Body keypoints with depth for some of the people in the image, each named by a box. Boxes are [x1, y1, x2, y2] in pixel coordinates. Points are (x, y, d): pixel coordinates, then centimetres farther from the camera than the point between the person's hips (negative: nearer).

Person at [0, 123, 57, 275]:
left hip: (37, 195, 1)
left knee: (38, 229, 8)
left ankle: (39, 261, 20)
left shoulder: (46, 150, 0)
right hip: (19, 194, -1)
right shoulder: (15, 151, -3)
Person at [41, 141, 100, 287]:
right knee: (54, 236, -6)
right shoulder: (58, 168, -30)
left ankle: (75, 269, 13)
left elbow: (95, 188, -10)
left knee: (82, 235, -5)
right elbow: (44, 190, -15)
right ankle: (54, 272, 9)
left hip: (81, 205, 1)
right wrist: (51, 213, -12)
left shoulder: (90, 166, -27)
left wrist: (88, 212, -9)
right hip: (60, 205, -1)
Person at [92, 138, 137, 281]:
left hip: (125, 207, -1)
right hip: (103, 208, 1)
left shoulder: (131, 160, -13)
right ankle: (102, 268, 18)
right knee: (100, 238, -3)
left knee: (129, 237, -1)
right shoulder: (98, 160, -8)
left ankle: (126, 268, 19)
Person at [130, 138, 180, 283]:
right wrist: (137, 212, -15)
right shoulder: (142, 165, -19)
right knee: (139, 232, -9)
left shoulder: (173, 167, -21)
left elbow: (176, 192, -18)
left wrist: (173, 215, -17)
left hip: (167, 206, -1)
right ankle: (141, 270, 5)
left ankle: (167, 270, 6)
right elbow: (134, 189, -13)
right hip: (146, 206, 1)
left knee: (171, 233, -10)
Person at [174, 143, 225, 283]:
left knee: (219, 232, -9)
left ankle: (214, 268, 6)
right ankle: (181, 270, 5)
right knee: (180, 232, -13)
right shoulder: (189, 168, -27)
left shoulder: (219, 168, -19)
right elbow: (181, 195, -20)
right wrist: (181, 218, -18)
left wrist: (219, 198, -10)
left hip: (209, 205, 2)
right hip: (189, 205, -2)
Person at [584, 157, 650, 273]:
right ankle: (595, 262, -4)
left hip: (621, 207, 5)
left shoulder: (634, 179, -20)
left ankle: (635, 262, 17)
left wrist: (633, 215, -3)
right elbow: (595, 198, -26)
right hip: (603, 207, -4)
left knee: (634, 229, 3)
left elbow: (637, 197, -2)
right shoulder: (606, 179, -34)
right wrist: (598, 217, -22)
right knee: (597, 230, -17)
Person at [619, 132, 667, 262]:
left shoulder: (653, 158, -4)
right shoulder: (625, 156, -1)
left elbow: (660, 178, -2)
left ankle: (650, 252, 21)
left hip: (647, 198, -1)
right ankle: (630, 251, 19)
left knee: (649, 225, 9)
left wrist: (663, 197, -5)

__What you have to do__: Each line of the data must be retyped exactly as written.

__Completed task__:
Body keypoints with depth for some of the people in the image, each named by a box. Boxes are [x1, y1, x2, y2] in pixel coordinates. Points are (x, y, d): pixel coordinates, then centimetres farther from the camera than the point between the person's hips (negative: nearer).

Person at [0, 123, 57, 275]:
left hip: (37, 195, 1)
left knee: (38, 229, 8)
left ankle: (39, 261, 20)
left shoulder: (46, 150, 0)
right hip: (19, 194, -1)
right shoulder: (15, 151, -3)
Person at [41, 141, 100, 287]:
right knee: (54, 236, -6)
right shoulder: (58, 168, -30)
left ankle: (75, 269, 13)
left elbow: (95, 188, -10)
left knee: (82, 235, -5)
right elbow: (44, 190, -15)
right ankle: (54, 272, 9)
left hip: (81, 205, 1)
right wrist: (51, 213, -12)
left shoulder: (90, 166, -27)
left wrist: (88, 212, -9)
right hip: (60, 205, -1)
Person at [92, 138, 137, 281]:
left hip: (125, 207, -1)
right hip: (103, 208, 1)
left shoulder: (131, 160, -13)
right ankle: (102, 268, 18)
right knee: (100, 238, -3)
left knee: (129, 237, -1)
right shoulder: (98, 160, -8)
left ankle: (126, 268, 19)
Person at [130, 138, 180, 283]:
right wrist: (137, 212, -15)
right shoulder: (142, 165, -19)
right knee: (139, 232, -9)
left shoulder: (173, 167, -21)
left elbow: (176, 192, -18)
left wrist: (173, 215, -17)
left hip: (167, 206, -1)
right ankle: (141, 270, 5)
left ankle: (167, 270, 6)
right elbow: (134, 189, -13)
right hip: (146, 206, 1)
left knee: (171, 233, -10)
Person at [174, 143, 225, 283]:
left knee: (219, 232, -9)
left ankle: (214, 268, 6)
right ankle: (181, 270, 5)
right knee: (180, 232, -13)
right shoulder: (189, 168, -27)
left shoulder: (219, 168, -19)
right elbow: (181, 195, -20)
right wrist: (181, 218, -18)
left wrist: (219, 198, -10)
left hip: (209, 205, 2)
right hip: (189, 205, -2)
Person at [584, 157, 650, 273]:
right ankle: (595, 262, -4)
left hip: (621, 207, 5)
left shoulder: (634, 179, -20)
left ankle: (635, 262, 17)
left wrist: (633, 215, -3)
right elbow: (595, 198, -26)
right hip: (603, 207, -4)
left knee: (634, 229, 3)
left elbow: (637, 197, -2)
right shoulder: (606, 179, -34)
right wrist: (598, 217, -22)
right knee: (597, 230, -17)
Person at [619, 132, 667, 262]:
left shoulder: (653, 158, -4)
right shoulder: (625, 156, -1)
left elbow: (660, 178, -2)
left ankle: (650, 252, 21)
left hip: (647, 198, -1)
right ankle: (630, 251, 19)
left knee: (649, 225, 9)
left wrist: (663, 197, -5)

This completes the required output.